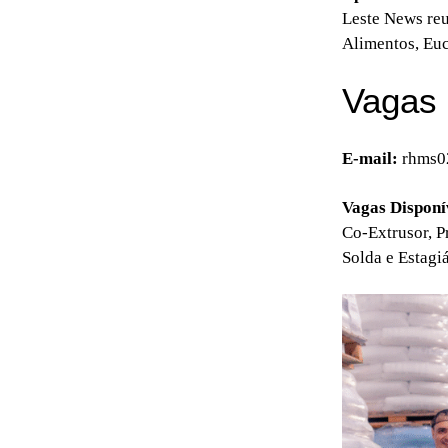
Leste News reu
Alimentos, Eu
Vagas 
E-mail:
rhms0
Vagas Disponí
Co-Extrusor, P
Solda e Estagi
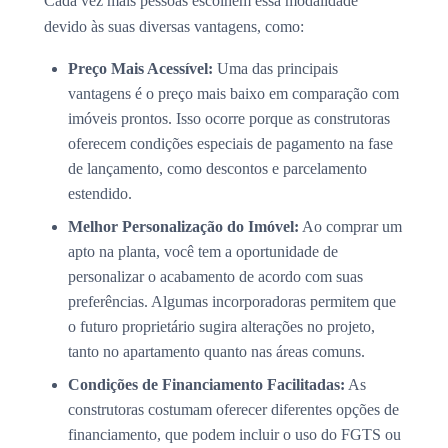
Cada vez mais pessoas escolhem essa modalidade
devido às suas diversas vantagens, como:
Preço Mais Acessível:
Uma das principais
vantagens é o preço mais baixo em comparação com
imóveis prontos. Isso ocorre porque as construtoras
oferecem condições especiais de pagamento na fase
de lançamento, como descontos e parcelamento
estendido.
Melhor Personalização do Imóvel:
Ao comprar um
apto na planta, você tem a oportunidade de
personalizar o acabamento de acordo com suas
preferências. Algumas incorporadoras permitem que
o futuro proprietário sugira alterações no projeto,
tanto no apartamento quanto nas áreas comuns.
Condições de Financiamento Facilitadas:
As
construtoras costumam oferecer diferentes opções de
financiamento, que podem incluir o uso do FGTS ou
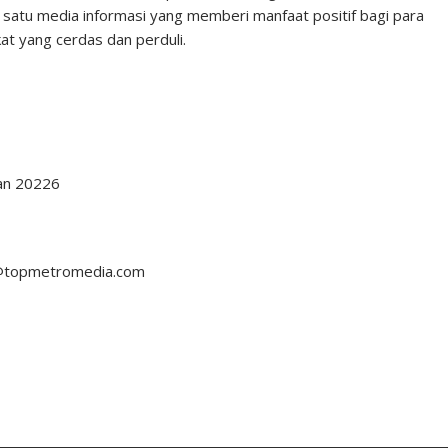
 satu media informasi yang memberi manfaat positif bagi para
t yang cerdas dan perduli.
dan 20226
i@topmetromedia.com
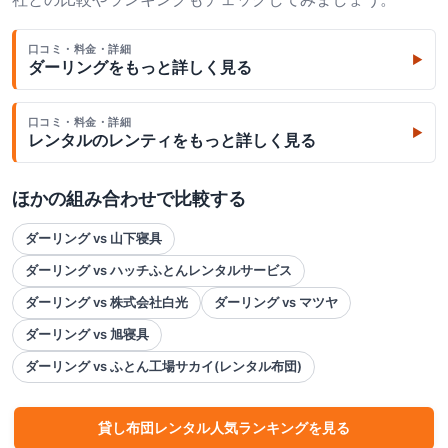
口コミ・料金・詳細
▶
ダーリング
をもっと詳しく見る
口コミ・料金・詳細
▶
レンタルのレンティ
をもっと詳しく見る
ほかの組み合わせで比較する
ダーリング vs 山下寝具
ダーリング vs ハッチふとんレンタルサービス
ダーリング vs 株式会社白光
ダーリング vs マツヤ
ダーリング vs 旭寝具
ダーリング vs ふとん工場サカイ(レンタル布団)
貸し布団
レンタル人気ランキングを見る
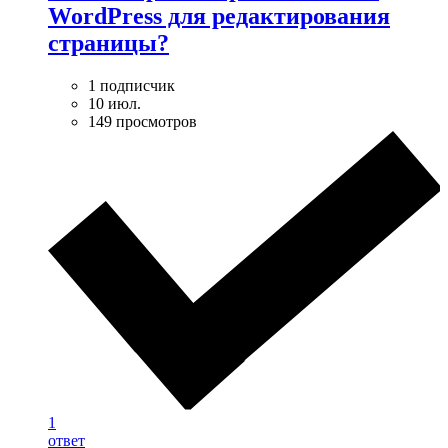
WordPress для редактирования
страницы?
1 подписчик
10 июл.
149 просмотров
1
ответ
═══
_Aim of the exercise_.
Line for line, output the entries above from the line with "Vagas Disponí" to the line with "apto na planta, você tem a oportunidade de", both included, and nothing more. Skip pictures.

_Task output_.
Vagas Disponí
Co-Extrusor, P
Solda e Estagi
Cada vez mais pessoas escolhem essa modalidade
devido às suas diversas vantagens, como:
Preço Mais Acessível:
Uma das principais
vantagens é o preço mais baixo em comparação com
imóveis prontos. Isso ocorre porque as construtoras
oferecem condições especiais de pagamento na fase
de lançamento, como descontos e parcelamento
estendido.
Melhor Personalização do Imóvel:
Ao comprar um
apto na planta, você tem a oportunidade de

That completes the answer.